(Collected data entries)
________________________
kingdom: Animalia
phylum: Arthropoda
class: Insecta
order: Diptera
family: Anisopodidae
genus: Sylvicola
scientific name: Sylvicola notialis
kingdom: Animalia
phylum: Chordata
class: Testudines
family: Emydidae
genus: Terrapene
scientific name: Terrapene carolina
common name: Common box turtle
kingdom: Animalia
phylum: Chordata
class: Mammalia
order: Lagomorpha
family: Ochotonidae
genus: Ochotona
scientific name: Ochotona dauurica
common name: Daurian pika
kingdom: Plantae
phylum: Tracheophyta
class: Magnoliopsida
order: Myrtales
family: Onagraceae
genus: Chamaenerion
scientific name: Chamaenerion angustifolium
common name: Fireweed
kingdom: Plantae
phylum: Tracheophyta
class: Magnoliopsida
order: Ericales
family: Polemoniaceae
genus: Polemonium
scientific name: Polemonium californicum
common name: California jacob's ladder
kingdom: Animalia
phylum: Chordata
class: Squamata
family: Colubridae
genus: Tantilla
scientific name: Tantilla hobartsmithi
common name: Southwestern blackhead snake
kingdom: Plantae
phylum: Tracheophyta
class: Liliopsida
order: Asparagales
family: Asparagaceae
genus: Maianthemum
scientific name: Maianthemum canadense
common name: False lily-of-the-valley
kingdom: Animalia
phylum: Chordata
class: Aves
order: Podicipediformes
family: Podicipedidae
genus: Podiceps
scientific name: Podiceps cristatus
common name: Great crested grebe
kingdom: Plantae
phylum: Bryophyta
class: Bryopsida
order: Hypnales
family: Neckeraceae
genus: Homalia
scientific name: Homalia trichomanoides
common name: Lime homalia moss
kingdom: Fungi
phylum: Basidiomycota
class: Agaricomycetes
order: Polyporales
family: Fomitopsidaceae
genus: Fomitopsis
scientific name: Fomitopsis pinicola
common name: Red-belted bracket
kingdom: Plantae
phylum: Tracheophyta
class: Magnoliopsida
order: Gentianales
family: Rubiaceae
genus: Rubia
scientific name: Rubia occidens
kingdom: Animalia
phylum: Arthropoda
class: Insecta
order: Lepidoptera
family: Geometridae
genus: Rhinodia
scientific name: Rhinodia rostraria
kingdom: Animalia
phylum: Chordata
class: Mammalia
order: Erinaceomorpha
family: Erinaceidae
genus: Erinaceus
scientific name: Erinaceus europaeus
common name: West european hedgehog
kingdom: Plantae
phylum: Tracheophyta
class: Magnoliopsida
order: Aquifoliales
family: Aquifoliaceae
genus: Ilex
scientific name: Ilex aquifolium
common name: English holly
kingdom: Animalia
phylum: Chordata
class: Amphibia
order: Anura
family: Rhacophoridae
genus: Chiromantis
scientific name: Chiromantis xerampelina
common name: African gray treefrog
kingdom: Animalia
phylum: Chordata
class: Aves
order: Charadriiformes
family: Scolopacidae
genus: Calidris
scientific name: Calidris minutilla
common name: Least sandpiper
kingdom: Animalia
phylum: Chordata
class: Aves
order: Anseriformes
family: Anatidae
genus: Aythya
________________________
• **What needs to be done**
Return the lines of data above, copied word for word.

• **Final result**
kingdom: Animalia
phylum: Arthropoda
class: Insecta
order: Diptera
family: Anisopodidae
genus: Sylvicola
scientific name: Sylvicola notialis
kingdom: Animalia
phylum: Chordata
class: Testudines
family: Emydidae
genus: Terrapene
scientific name: Terrapene carolina
common name: Common box turtle
kingdom: Animalia
phylum: Chordata
class: Mammalia
order: Lagomorpha
family: Ochotonidae
genus: Ochotona
scientific name: Ochotona dauurica
common name: Daurian pika
kingdom: Plantae
phylum: Tracheophyta
class: Magnoliopsida
order: Myrtales
family: Onagraceae
genus: Chamaenerion
scientific name: Chamaenerion angustifolium
common name: Fireweed
kingdom: Plantae
phylum: Tracheophyta
class: Magnoliopsida
order: Ericales
family: Polemoniaceae
genus: Polemonium
scientific name: Polemonium californicum
common name: California jacob's ladder
kingdom: Animalia
phylum: Chordata
class: Squamata
family: Colubridae
genus: Tantilla
scientific name: Tantilla hobartsmithi
common name: Southwestern blackhead snake
kingdom: Plantae
phylum: Tracheophyta
class: Liliopsida
order: Asparagales
family: Asparagaceae
genus: Maianthemum
scientific name: Maianthemum canadense
common name: False lily-of-the-valley
kingdom: Animalia
phylum: Chordata
class: Aves
order: Podicipediformes
family: Podicipedidae
genus: Podiceps
scientific name: Podiceps cristatus
common name: Great crested grebe
kingdom: Plantae
phylum: Bryophyta
class: Bryopsida
order: Hypnales
family: Neckeraceae
genus: Homalia
scientific name: Homalia trichomanoides
common name: Lime homalia moss
kingdom: Fungi
phylum: Basidiomycota
class: Agaricomycetes
order: Polyporales
family: Fomitopsidaceae
genus: Fomitopsis
scientific name: Fomitopsis pinicola
common name: Red-belted bracket
kingdom: Plantae
phylum: Tracheophyta
class: Magnoliopsida
order: Gentianales
family: Rubiaceae
genus: Rubia
scientific name: Rubia occidens
kingdom: Animalia
phylum: Arthropoda
class: Insecta
order: Lepidoptera
family: Geometridae
genus: Rhinodia
scientific name: Rhinodia rostraria
kingdom: Animalia
phylum: Chordata
class: Mammalia
order: Erinaceomorpha
family: Erinaceidae
genus: Erinaceus
scientific name: Erinaceus europaeus
common name: West european hedgehog
kingdom: Plantae
phylum: Tracheophyta
class: Magnoliopsida
order: Aquifoliales
family: Aquifoliaceae
genus: Ilex
scientific name: Ilex aquifolium
common name: English holly
kingdom: Animalia
phylum: Chordata
class: Amphibia
order: Anura
family: Rhacophoridae
genus: Chiromantis
scientific name: Chiromantis xerampelina
common name: African gray treefrog
kingdom: Animalia
phylum: Chordata
class: Aves
order: Charadriiformes
family: Scolopacidae
genus: Calidris
scientific name: Calidris minutilla
common name: Least sandpiper
kingdom: Animalia
phylum: Chordata
class: Aves
order: Anseriformes
family: Anatidae
genus: Aythya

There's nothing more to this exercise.